Phenazopyridine is a widely used
drug against urinary tract
pain. The compound has also been shown to enhance neural differentiation of pluripotent stem cells. However, its mechanism of action is not understood. Based on its chemical structure, we hypothesized that
phenazopyridine could be a
kinase inhibitor.
Phenazopyridine was investigated in the following experimental systems: 1) activity of
kinases in pluripotent stem cells; 2) binding to recombinant
kinases, and 3) functional impact on pluripotent stem cells. Upon addition to pluripotent stem cells,
phenazopyridine induced changes in
kinase activities, particularly involving
Mitogen-Activated Protein Kinases,
Cyclin-Dependent Kinases, and AKT pathway
kinases. To identify the primary targets of
phenazopyridine, we screened its interactions with 401 human
kinases. Dose-inhibition curves showed that three of these
kinases interacted with
phenazopyridine with sub-micromolar binding affinities:
cyclin-G-associated
kinase, and the two
phosphatidylinositol kinases PI4KB and PIP4K2C, the latter being known for participating in
pain induction.
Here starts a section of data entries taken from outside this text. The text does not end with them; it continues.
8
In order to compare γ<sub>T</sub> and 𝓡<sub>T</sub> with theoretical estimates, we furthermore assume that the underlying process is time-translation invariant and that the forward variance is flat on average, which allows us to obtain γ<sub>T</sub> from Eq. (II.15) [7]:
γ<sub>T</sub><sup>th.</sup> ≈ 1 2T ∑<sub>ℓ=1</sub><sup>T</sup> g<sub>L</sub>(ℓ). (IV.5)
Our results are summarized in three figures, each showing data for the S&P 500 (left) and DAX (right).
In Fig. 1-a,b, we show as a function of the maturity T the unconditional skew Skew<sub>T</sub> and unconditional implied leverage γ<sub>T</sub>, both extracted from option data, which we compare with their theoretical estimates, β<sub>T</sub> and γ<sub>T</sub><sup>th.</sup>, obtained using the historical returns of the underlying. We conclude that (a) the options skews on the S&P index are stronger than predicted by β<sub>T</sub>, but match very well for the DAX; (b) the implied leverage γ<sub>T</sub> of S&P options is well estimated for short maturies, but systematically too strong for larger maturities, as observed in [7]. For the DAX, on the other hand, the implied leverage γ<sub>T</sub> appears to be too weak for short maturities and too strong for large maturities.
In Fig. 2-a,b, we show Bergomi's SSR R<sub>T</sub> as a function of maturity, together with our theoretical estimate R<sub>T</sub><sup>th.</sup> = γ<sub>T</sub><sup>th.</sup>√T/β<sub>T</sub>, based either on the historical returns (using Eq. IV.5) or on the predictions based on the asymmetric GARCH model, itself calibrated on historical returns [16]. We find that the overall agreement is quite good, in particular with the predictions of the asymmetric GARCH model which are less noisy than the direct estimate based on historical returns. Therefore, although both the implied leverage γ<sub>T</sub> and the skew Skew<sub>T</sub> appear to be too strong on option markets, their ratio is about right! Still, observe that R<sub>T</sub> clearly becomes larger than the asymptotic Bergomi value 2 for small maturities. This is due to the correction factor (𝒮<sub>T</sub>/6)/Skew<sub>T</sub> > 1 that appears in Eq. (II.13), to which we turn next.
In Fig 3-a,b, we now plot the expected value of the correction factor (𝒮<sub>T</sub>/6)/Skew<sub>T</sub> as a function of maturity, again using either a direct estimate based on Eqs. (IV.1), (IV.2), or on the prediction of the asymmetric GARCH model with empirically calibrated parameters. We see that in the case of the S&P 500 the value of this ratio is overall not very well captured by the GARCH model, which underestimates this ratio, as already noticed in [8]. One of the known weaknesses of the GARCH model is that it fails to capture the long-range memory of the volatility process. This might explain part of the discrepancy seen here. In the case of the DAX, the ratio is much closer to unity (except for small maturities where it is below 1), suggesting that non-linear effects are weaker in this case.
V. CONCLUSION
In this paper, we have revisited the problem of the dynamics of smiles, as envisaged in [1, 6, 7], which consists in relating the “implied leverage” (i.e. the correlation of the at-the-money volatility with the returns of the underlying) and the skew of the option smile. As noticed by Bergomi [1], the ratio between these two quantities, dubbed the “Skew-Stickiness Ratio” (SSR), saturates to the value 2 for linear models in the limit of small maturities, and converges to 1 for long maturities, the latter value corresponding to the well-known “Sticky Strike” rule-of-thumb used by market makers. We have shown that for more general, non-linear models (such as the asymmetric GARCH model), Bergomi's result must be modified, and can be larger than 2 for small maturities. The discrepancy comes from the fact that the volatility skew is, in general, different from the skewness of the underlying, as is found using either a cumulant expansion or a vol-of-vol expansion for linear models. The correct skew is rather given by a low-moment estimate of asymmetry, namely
Docking revealed that
phenazopyridine forms strong H-bonds with the hinge region of the
ATP-binding pocket of these
kinases. As previous studies suggested increased autophagy upon inhibition of the
phosphatidyl-inositol/AKT pathway, we also investigated the impact of
phenazopyridine on this pathway and found an upregulation. In conclusion, our study demonstrates for the first time that
phenazopyridine is a
kinase inhibitor, impacting notably
phosphatidylinositol kinases involved in nociception.